Carl Banks wrote:
On Aug 11, 5:54 pm, James Stroud <jstr...@mbi.ucla.edu> wrote:
To prevent users of one of my libraries from falling into this and
similar traps (which have potentially problematic consequences),
Even so, I would consider whether some of your users might, like me,
also find this terribly useful, and if so (probably a few will unless
they are all novices), allow them to disable or disregard this check.
I realize I left out my use. The intent of the function is to flag
objects that will make useful keys for a persistent dictionary. The
{C():4}[C()] example demonstrates why I want to avoid certain types of
keys--I don't want users to do things like {C():4, C():4}, which python
happily allows but falls apart at the level of persistence.
However, I also want to avoid isinstance() and/or type checking in order
to allow maximal flexibility so that users don't have to work too hard
to make their keys.
I wouldn't call the function "hashable". Class instances like C() are
hashable whether you approve or not. Something like
"deliberately_hashable" would be a better name.
I chose "keyable".
Can anyone think of boundary cases I might be missing with this approach?
It is possible to redefine == operator by defining __ne__ instead of
__eq__, at least on Python 2.5, so you should keep that in mind.
Thanks for this hint. I've already put it in.

_Image sets with camera poses:_
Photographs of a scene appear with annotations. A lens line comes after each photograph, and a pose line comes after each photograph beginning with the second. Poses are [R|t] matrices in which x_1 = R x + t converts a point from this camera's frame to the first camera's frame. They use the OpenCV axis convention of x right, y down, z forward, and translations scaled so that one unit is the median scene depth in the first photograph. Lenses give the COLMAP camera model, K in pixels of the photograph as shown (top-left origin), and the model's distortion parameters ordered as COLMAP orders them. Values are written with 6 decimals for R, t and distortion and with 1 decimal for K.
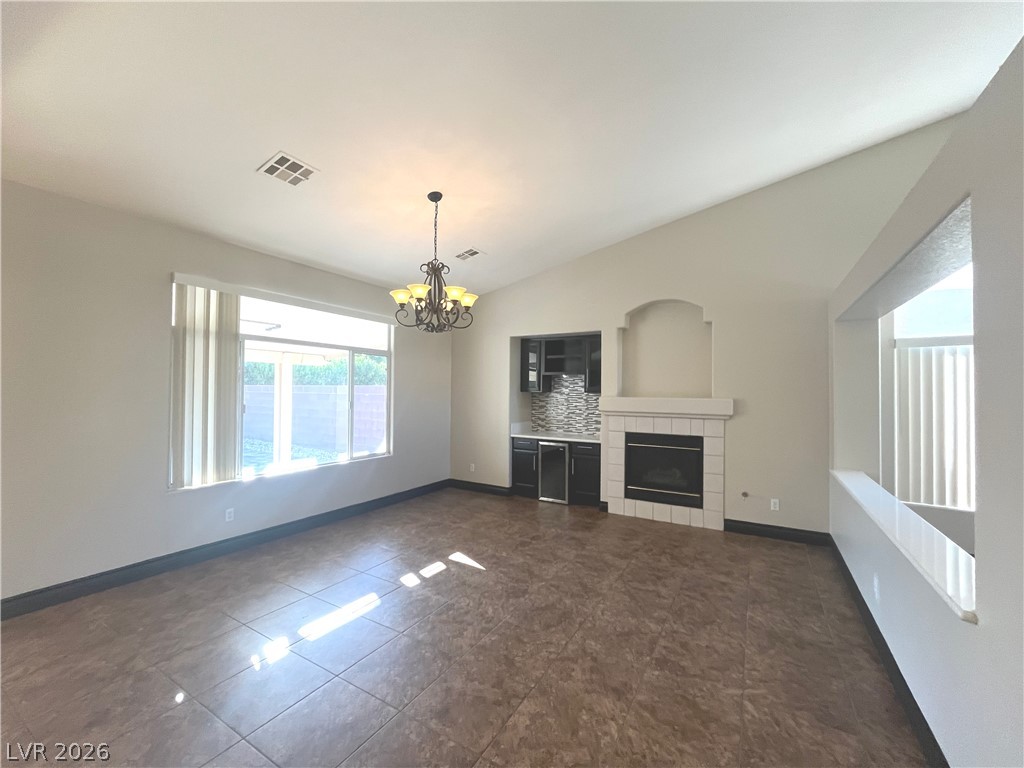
lens RADIAL K [[416.7, 0, 515.4], [0, 416.7, 384.7], [0, 0, 1]] dist [-0.002448, 0.000046]
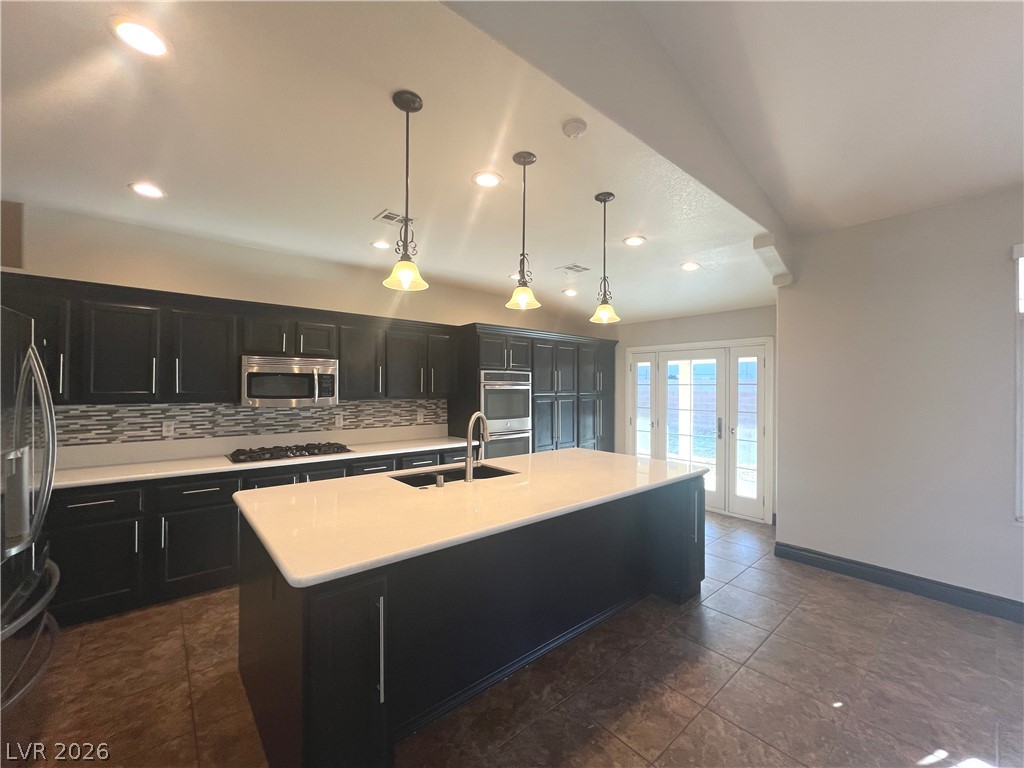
lens RADIAL K [[416.7, 0, 515.8], [0, 416.7, 382.1], [0, 0, 1]] dist [-0.002448, 0.000046]
pose [[-0.320226, -0.023323, -0.947054, 0.206300], [0.005357, 0.999636, -0.026429, 0.004990], [0.947326, -0.013537, -0.319984, 0.311049]]
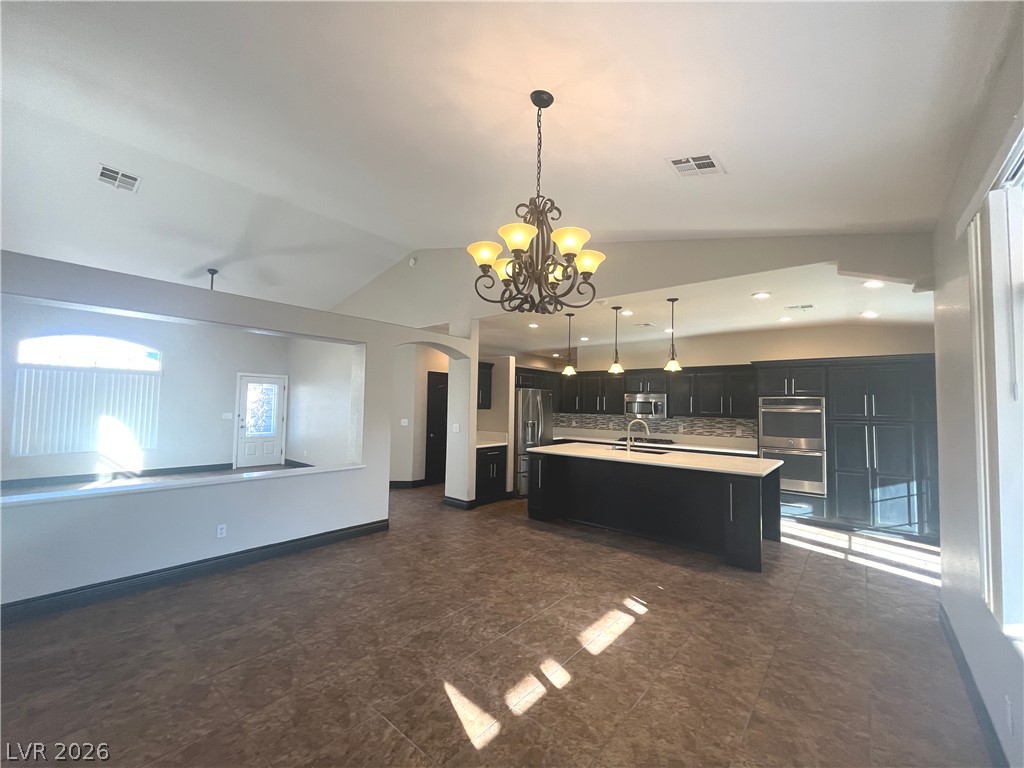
lens RADIAL K [[416.7, 0, 515.2], [0, 416.7, 384.9], [0, 0, 1]] dist [-0.002448, 0.000046]
pose [[-0.986200, -0.021502, 0.164158, -0.250025], [-0.032373, 0.997435, -0.063838, 0.021654], [-0.162364, -0.068271, -0.984366, 1.503076]]
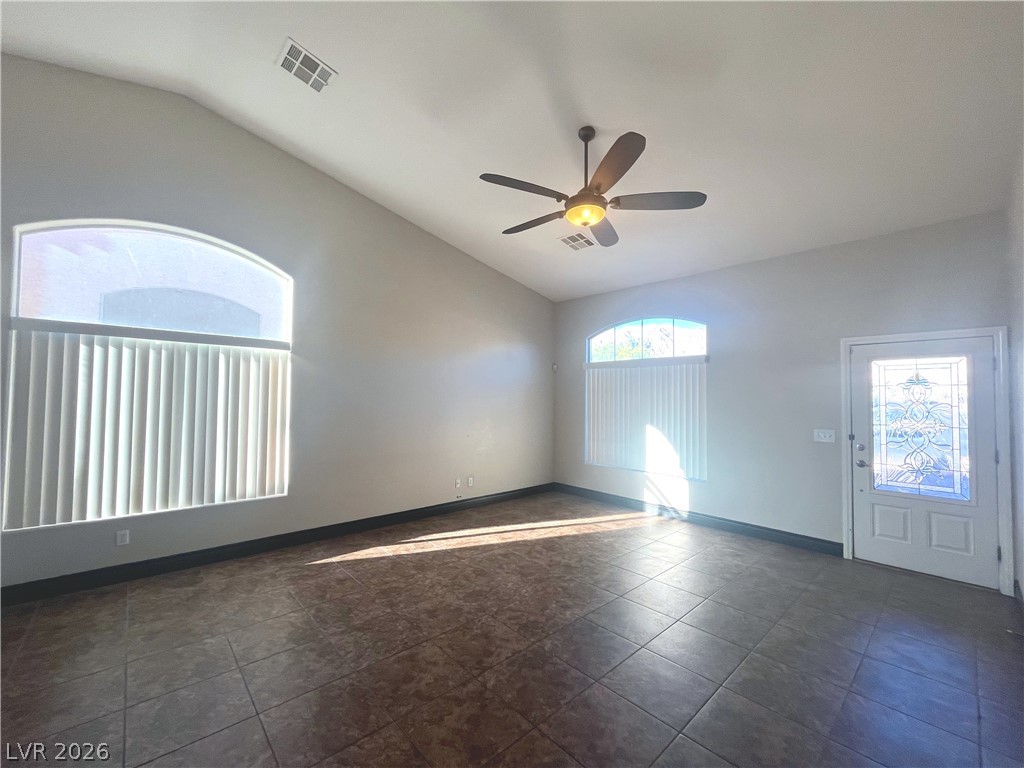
lens RADIAL K [[416.7, 0, 513.4], [0, 416.7, 385.0], [0, 0, 1]] dist [-0.002448, 0.000046]
pose [[0.295861, 0.022796, 0.954959, 0.464619], [-0.023903, 0.999579, -0.016456, 0.004296], [-0.954932, -0.017958, 0.296281, -0.108413]]
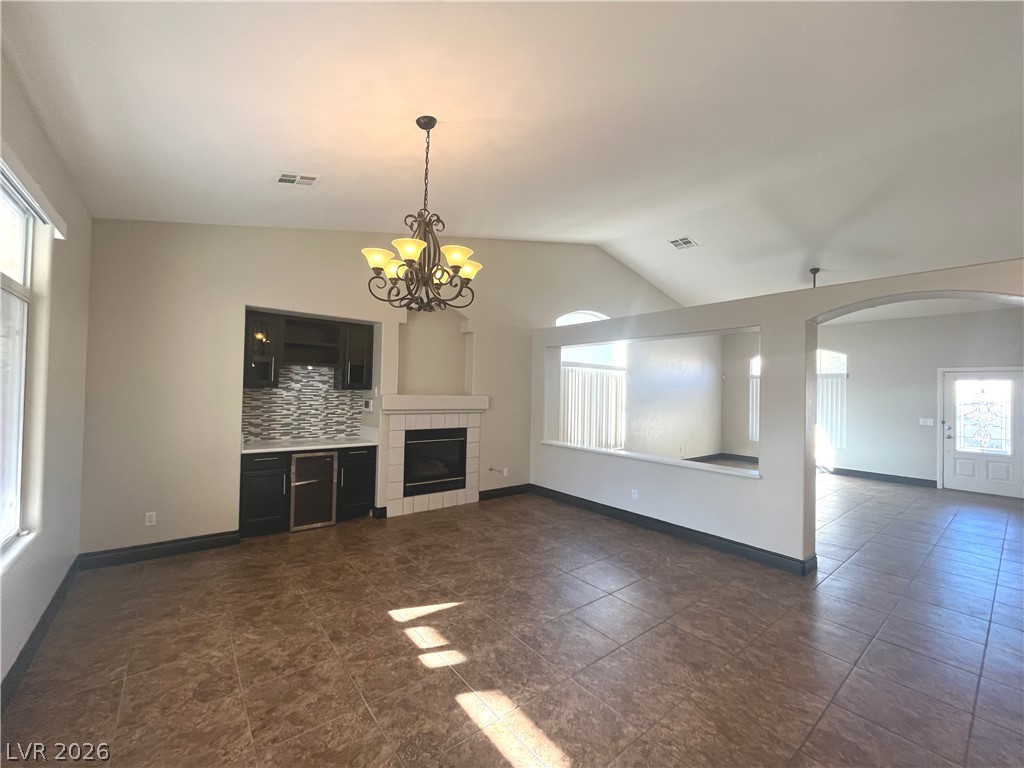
lens RADIAL K [[416.7, 0, 515.1], [0, 416.7, 385.4], [0, 0, 1]] dist [-0.002448, 0.000046]
pose [[0.353422, 0.013071, 0.935373, -0.757340], [-0.035898, 0.999355, -0.000401, -0.001349], [-0.934775, -0.033436, 0.353663, 0.552110]]
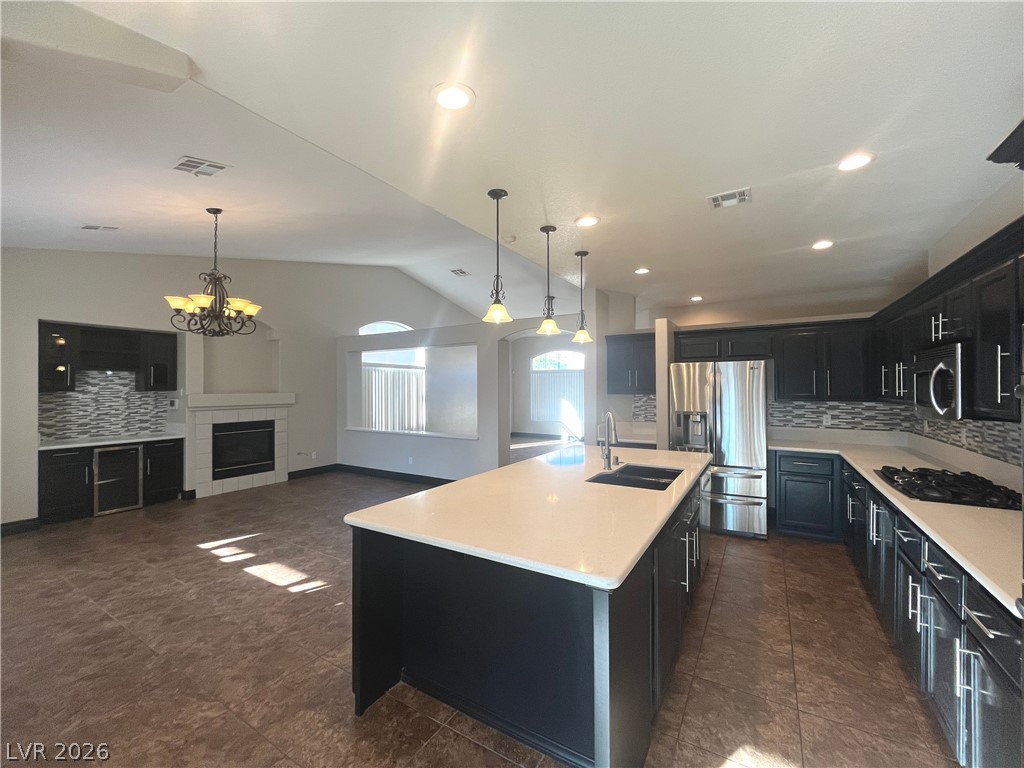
lens RADIAL K [[416.7, 0, 515.4], [0, 416.7, 384.8], [0, 0, 1]] dist [-0.002448, 0.000046]
pose [[0.012344, -0.002670, 0.999920, -1.184035], [-0.013366, 0.999907, 0.002835, -0.013353], [-0.999834, -0.013400, 0.012307, 0.191190]]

_Activity:_
In the discussion about hashable dictionary keys, what name was chosen for the function?

_Task result:_
"keyable"